A study published in 2015 analyzed the behavior of the human immediately preceding a dog bite to the face. The researchers found that the top three behaviors preceding a bite to the face were the human bending over a dog, the human putting their face close to the dog’s face, and gazing between victim and dog.  More than two thirds of the victims were children, none of the victims was an adult dog owner and it was only adult dogs that bit the face. More than half of the bites were directed towards the nose and lip areas of the victim’s face. (Rezac, Rezac, & Slama, 2015)
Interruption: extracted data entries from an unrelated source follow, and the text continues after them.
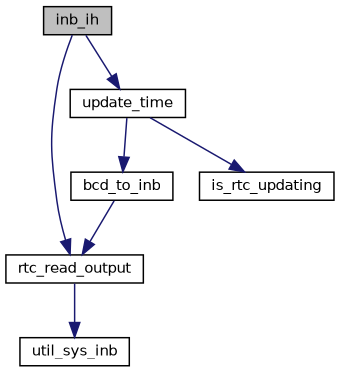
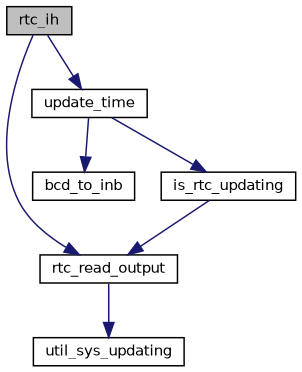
  digraph {
    rankdir=TB
    node [color=black fillcolor=white fontname=Helvetica fontsize=10 shape=record style=filled]
    edge [color=midnightblue fontname=Helvetica fontsize=10 labelfontname=Helvetica labelfontsize=10 style=solid]
-   n1 [fillcolor=grey75 fontcolor=black height=0.2 label=inb_ih width=0.4]
+   n1 [fillcolor=grey75 fontcolor=black height=0.2 label=rtc_ih width=0.4]
    n2 [height=0.2 label=rtc_read_output width=0.4]
    n3 [height=0.2 label=update_time width=0.4]
-   n4 [height=0.2 label=util_sys_inb width=0.4]
+   n4 [height=0.2 label=util_sys_updating width=0.4]
    n5 [height=0.2 label=bcd_to_inb width=0.4]
    n6 [height=0.2 label=is_rtc_updating width=0.4]
    n1 -> n2
    n1 -> n3
    n2 -> n4
    n3 -> n5
    n3 -> n6
-   n5 -> n2
+   n6 -> n2
  }
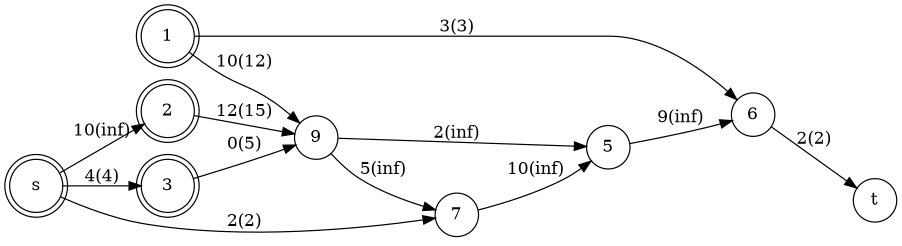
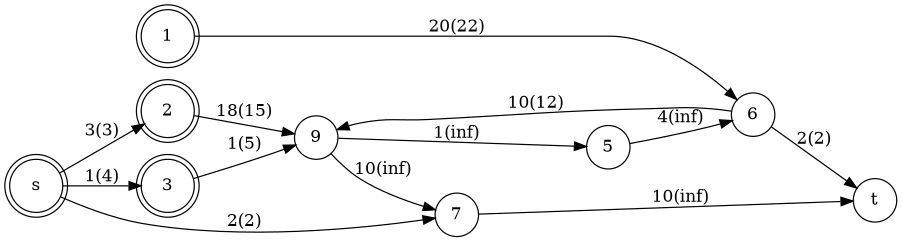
  digraph {
    rankdir=LR
    node [shape=circle]
    s [shape=doublecircle]
    2 [shape=doublecircle]
    3 [shape=doublecircle]
    7
    1 [shape=doublecircle]
    n6 [label=9]
    6
    5
    t
-   s -> 2 [label="10(inf)"]
-   s -> 3 [label="4(4)"]
+   s -> 2 [label="3(3)"]
+   s -> 3 [label="1(4)"]
    s -> 7 [label="2(2)"]
-   2 -> n6 [label="12(15)"]
-   3 -> n6 [label="0(5)"]
-   7 -> 5 [label="10(inf)"]
-   1 -> n6 [label="10(12)"]
-   1 -> 6 [label="3(3)"]
-   n6 -> 7 [label="5(inf)"]
-   n6 -> 5 [label="2(inf)"]
+   2 -> n6 [label="18(15)"]
+   3 -> n6 [label="1(5)"]
+   7 -> t [label="10(inf)"]
+   6 -> n6 [label="10(12)"]
+   1 -> 6 [label="20(22)"]
+   n6 -> 7 [label="10(inf)"]
+   n6 -> 5 [label="1(inf)"]
    6 -> t [label="2(2)"]
-   5 -> 6 [label="9(inf)"]
+   5 -> 6 [label="4(inf)"]
  }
A 2011 study showed that seemingly benign interactions between a child and the family dog most often lead to bites. These interactions were often initiated by the child and included brushing, cuddling, kissing and petting the dog. (Reisner, et al., 2011)

Psychologists discovered that children understand the risks of approaching an “angry”  dog but that they are unaware that they should show the same caution around frightened dogs. Two groups of children aged 4-5 and 6-7 years were studied and results showed that while the children were less likely to approach an angry dog there was no difference in their inclination to approach a happy or frightened dog.  (Staffordshire University, 2016)

Another study published in 2015 investigated whether preschool children can be taught how to interpret dogs’ behaviours, with the purpose of helping avoid dog bites.

Three to five-year-old children were divided into two groups.  One group received training on dog behavior while the other group acted as the control group and did an activity related to wild animals. The group who received training in dog behavior were reported to be significantly better at judging a dog’s emotional state and were able to refer to relevant behaviors to support their judgement after the training.  The results of this study are promising as they indicate that preschool children can be taught how to correctly interpret dogs’ behaviours. (Lakestani & Donaldson, 2015)

Another study showed that parents were present in 84% of cases when a child under 7 years of age was bitten. The conclusion was that close supervision is necessary to help children avoid behaviors that may lead to being bitten by a dog. (Reisner, et al., 2011)

A 2003 study on dog bites to children showed that education could be the preventive measure in reducing the frequency of dog bites to children. The study concluded that, out of 100 accidents, 67 children might not have been bitten had they and their parents been adequately educated on safe conduct towards dogs. (Kahn, Bauche, & Lamoureux, 2003)

Parents and other adults can help children avoid the risk of a dog bite by closely supervising children when the children are around dogs (including familiar dogs), by learning what constitutes hazardous human behavior around dogs, by learning about and educating children on the signs of a fearful or stressed dog, by managing children around dogs by using baby gates when an adult cannot closely supervise the interactions, and by providing dogs with a childfree space of their own.